Combativeness – Self-defense
Many might wonder about the martial character and self-defense aspects of Parawushu. This is a legitimate question since Wushu itself stands for “Wu” (martial/combat) and “Shu” (art). Moreover, athletes with disabilities may also contemplate this as a criterion for starting a Kung Fu style. Such a question should not be considered taboo, and certainly, neither should its answer be.
An inherent characteristic of Kung Fu is the cultivation of what is known as martial skill or “Wu Gong.” This is achieved through various means, and one of the most significant methods is training in the air. Shadowboxing (chained techniques or “lian huan quan”), predefined movement patterns using punching and kicking for both offense and defense, with specific steps and alternating stances (known as Taolu), enriches the body with qualities (motor control) and suitable mechanics (motor adaptations).

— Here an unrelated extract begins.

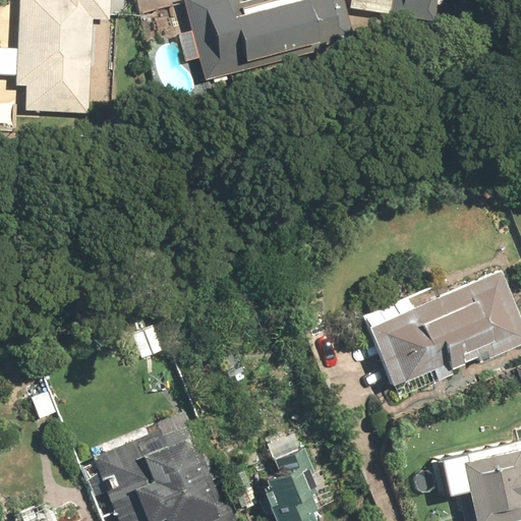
[(19,0),(17,49),(0,48),(0,74),(16,75),(16,85),(24,85),(23,109),(90,112),(94,19),(111,20),(111,0),(19,0)]
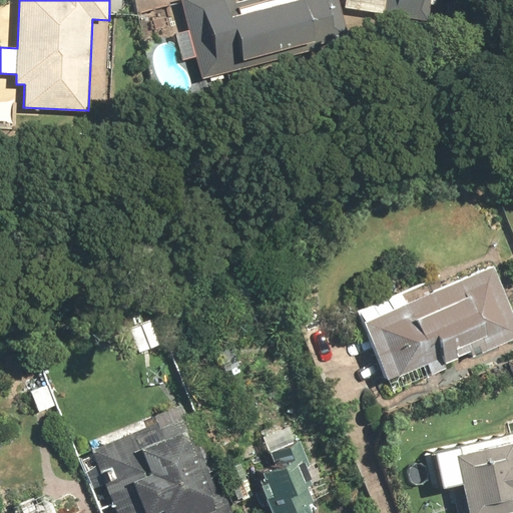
[(184,0),(191,27),(176,30),(183,60),(197,57),(203,79),(283,61),(281,53),(348,37),(339,0),(184,0)]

You initially prepare for predefined contact and gradually for free combat (Sanshou), whether someone has a disability or not. The challenge is evident for people with disabilities, the difficulties are visible, and the adaptations come with increasing demands.
So, if someone asks (not that unfortunately, this aspect is not part of everyday life in a society like ours), what does a person with a disability do when they face an attack and how can they react if they need to protect themselves and others? The answer will clearly be the same as for someone without a disability. A person reacts by trying to apply what they have learned if they cannot avoid it.
The practitioners of Wushu can react, manage to cope, protect themselves, fight, whether they have a disability or not.
The essence is continuous practice for self-improvement and genuine martial knowledge. Kung Fu aids in this kind of self-confidence; it’s clever, always utilizing the opponent’s strength and momentum. It is associated with phrases like “the weak overcomes the strong.” It is “cunning,” targeting vulnerable points, teaching you to react and relax in the next moment, all without filling yourself with “poison.”
Some examples include: If someone uses a wheelchair, they should find the best geometry and angle to utilize their core strength without rushing to close the distance. If someone is blind, they should transform their cane into a weapon and, when necessary, close the distance in order to not lose contact. The same may apply, if someone uses a crutch etc.
The individualization of cases and the chaos of free combat self-defense play a significant role.